This year’s international landscape workshop LandWorks was held among the ruins and abandoned spaces of a military base on the island of Caprera. Now in its third year, the project is driven and promoted by the local authorities, including the Ente Parco, Comune della Maddalena, Regione Sardegna and Ente Foreste, with the aim of inspiring ideas for new uses and the conversion of these abandoned locations.
Although recently much used and abused on the Venetian university scene, the expression “theatres of war” does seem to fit this year’s workshop, plunged into what remains of a now-dormant military life. Set against the backdrop of a marine landscape that is all too popular for its beautiful coastlines (it is, after all, the Maddalena Archipelago), it remains dotted with the powerful signs of attack and defence structures linked to a totally different philosophy.
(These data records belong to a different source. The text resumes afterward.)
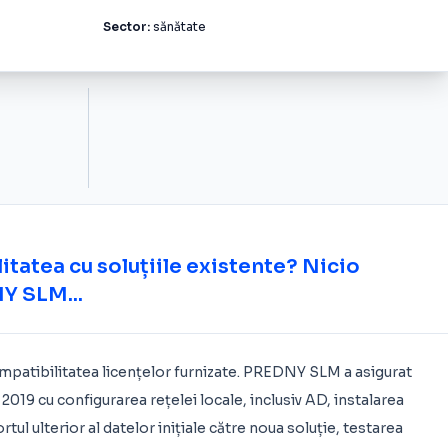
Sector:
sănătate
itatea cu soluțiile existente? Nicio
Y SLM...
mpatibilitatea licențelor furnizate. PREDNY SLM a asigurat
2019 cu configurarea rețelei locale, inclusiv AD, instalarea
ul ulterior al datelor inițiale către noua soluție, testarea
This changing context calls for the projection of a different future awareness of the Mediterranean landscape, one that previously had its own “theatre”, triangulations and places of refuge, and one that impressed its own mentality and laws on the social framework of the local communities. Today, what remains are crumbling constructions, stones, rubble and iron worn away by the sea salt, all mixed with intensely fragrant vegetation, the erosive action of the ever-present and relentless wind and a hugely inviting sea.
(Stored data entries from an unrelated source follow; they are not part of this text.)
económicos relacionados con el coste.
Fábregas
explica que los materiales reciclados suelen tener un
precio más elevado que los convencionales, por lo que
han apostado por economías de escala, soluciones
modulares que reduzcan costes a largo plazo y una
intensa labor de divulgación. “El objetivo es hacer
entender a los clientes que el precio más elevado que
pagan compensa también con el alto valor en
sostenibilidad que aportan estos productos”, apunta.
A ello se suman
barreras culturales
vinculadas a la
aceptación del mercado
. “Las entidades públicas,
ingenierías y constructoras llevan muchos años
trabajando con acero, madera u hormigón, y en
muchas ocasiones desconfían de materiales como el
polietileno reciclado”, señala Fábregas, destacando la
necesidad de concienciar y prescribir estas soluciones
It started with a piece of woollen cloth, a long blanket on which red thread was employed to tell a story in homage to Maria Lai, an artist who died recently, and express the roots of this land. Red embroidery on the walls of an abandoned fort narrates a story in many languages, a meditation on the landscape that adopted needle and thread rather than rake and spade but which still successfully forged a link between the history of a land and the landscapes that are its tangible expression. Sue Anne Ware and Gabriella Trovato had the job of guiding this group of landscape embroiderers.
In different ways and in a dune habitat, the group coordinated by Carlo Scoccianti produced a work that reflects on the interaction between humans and natural processes.
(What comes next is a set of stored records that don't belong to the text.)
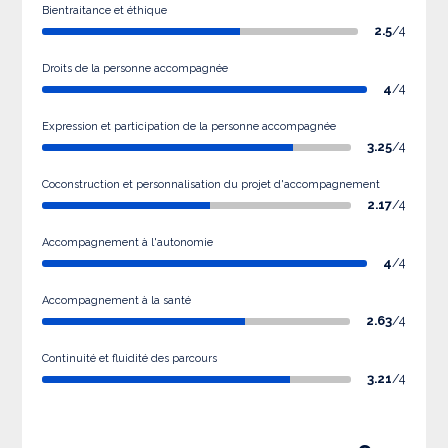
Bientraitance et éthique
2.5
/4
Droits de la personne accompagnée
4
/4
Expression et participation de la personne accompagnée
3.25
/4
Coconstruction et personnalisation du projet d'accompagnement
2.17
/4
Accompagnement à l'autonomie
4
/4
Accompagnement à la santé
2.63
/4
Continuité et fluidité des parcours
3.21
/4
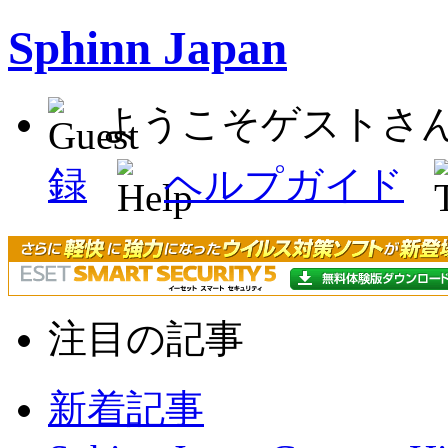
Sphinn Japan
ようこそゲストさ
録
ヘルプガイド
注目の記事
新着記事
Punta Rossa, a narrow strip of rock covered with the installations of the abandoned military base, became a rich microcosm in a composite and narrative work placed here by the group led by Craig Verzone. Crossing the back of this petrified cetacean, strewn with the trenches and platforms of cannons that are no more, you come across 18 installations that describe the many ways people can coexist with these ruins and discover languages that unveil their presence on the landscape.
Deserted houses and stores on the water’s edge were brought to life by expressive figures created by Roberto Zancan’s group, intimate apparitions that appear suddenly along the way of those lost in the blinding light of the outdoor spaces. It is the wind that fills the sails arranged on the quay and moves tiny white ribbons hanging from a mesh of taut threads.
The Landworks Sardinia 2013 workshop was led by a technical committee composed of Stefan Tischer and Annacaterina Piras, in collaboration with DADU-Università di Sassari and the Master in Mediterranean Landscape Urbanism.